# Work task
For the records that follow, please set down exactly the lines between the one holding "ring mcp: (170, 241)" and the one holding "index tip: (240, 211)", inclusive, and only those.

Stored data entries
::::::

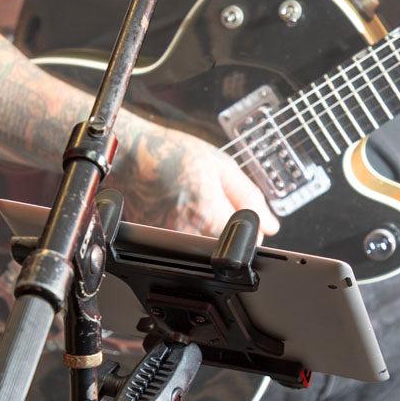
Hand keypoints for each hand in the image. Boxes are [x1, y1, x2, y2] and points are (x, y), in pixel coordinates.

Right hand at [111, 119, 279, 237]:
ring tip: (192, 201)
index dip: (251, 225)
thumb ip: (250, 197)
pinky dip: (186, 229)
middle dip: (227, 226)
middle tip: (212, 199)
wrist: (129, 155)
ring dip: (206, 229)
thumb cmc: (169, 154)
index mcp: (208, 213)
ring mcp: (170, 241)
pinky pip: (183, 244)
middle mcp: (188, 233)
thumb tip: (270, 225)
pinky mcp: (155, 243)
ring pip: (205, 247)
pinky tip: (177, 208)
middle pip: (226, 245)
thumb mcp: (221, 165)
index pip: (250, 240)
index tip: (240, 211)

::::::

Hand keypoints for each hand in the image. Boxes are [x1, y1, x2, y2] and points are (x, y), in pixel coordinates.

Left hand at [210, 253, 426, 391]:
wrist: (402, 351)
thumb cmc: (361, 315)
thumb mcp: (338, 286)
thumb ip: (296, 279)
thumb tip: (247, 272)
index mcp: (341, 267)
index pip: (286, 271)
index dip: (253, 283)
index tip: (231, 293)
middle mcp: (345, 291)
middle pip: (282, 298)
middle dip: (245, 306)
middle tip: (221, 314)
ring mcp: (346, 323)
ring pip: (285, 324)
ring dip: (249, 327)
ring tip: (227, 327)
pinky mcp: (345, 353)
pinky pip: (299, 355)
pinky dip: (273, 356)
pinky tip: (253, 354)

::::::

# Solution below
ring mcp: (170, 241)
pinky pip: (183, 244)
middle mcp: (188, 233)
thumb tip: (270, 225)
pinky mcp: (155, 243)
ring pip: (205, 247)
pinky tip: (177, 208)
middle pip: (226, 245)
thumb mcp: (221, 165)
index pip: (250, 240)
index tip: (240, 211)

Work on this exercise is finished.